The editors of Look magazine found grass-roots Hollywood was “just another town at war,” sacrificing just like the rest of the country. Within twenty-four hours of Pearl Harbor, studio trucks were transporting army troops and equipment. Air-raid shelters were built on studio lots. Sets were built that could be modified and reused in other pictures; hairpins were inventoried, sterilized, and reused. Gas-guzzling car-chase scenes were virtually eliminated.
Hollywood’s greatest contribution to the war effort was in maintaining the steady flow of its standard product, adapting American movies to the times. “A few producers saw that they could render a priceless service by making a certain number of pictures that were not only entertaining, but which could interpret the war for our own people and other people of the world,” noted Lowell Mellett, chief of the Bureau of Motion Pictures of the Office of War Information, looking back on those last weeks of 1941.

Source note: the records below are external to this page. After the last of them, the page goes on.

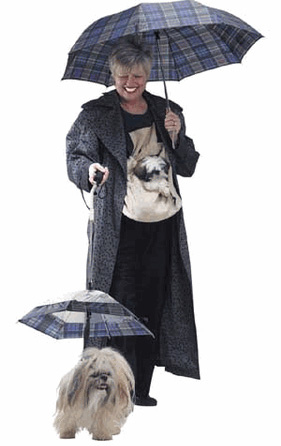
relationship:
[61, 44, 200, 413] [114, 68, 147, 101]
woman has face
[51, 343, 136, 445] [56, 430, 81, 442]
dog has foot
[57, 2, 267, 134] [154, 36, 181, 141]
umbrella has handle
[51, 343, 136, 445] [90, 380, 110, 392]
dog has mouth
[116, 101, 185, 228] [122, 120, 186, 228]
shirt has drawing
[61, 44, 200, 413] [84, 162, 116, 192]
woman has hand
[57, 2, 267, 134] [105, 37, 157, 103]
umbrella above head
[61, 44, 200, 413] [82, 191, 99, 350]
woman holding leash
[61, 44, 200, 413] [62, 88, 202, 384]
woman has coat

The OWI took great pains not to interfere with the motion picture industry. The government was so mindful of the evils of censorship that Mellett told the MPPDA bluntly that “you are free to make pictures your gove
rnment does not like.” But he also recognized that Hollywood was run almost completely by first-generation Americans, patriots all, and “that since you are as zealous as our government in our desire to win the war you do not want to do anything to harm the war effort.” He asked film producers to submit treatments, scripts, and films to the Bureau of Motion Pictures for “information and objective opinion ... that makes no comments on the theatrical aspects of a film” but points out anything that might be harmful in world relations. In the early months of 1942, for example, Goldwyn’s The Real Glory—in which the Moros were portrayed as villains—was still in distribution around the world. Yesterday’s enemies had become today’s allies, and further screenings of that film could only foster ill will. Once Mellett’s office pointed this out to Goldwyn, he took another look at the picture, then yanked it from further distribution.
While the OWI discouraged certain types of films, it encouraged others. At a gathering of producers at the Beverly Wilshire Hotel, Mellett explained the government’s targets:
“We would like to see pictures that dramatize the underlying causes of the war and the reason why we fight,” he said. “Unless the public understands these, the war may be meaningless.” RKO responded with This Land Is Mine, directed by Jean Renoir, in which a Nazi-occupied village fights for freedom; Warner Brothers made Mission to Moscow, the story of U.S. Ambassador Joseph E. Davies; Alexander Knox played the title role in Wilson for Twentieth Century—Fox, a film that so stirred Goldwyn he bought full-page ads for it. Studio head Darryl F. Zanuck put a dozen war-theme pictures into the works—from Secret Agent of Japan to Berlin Correspondent —before enlisting.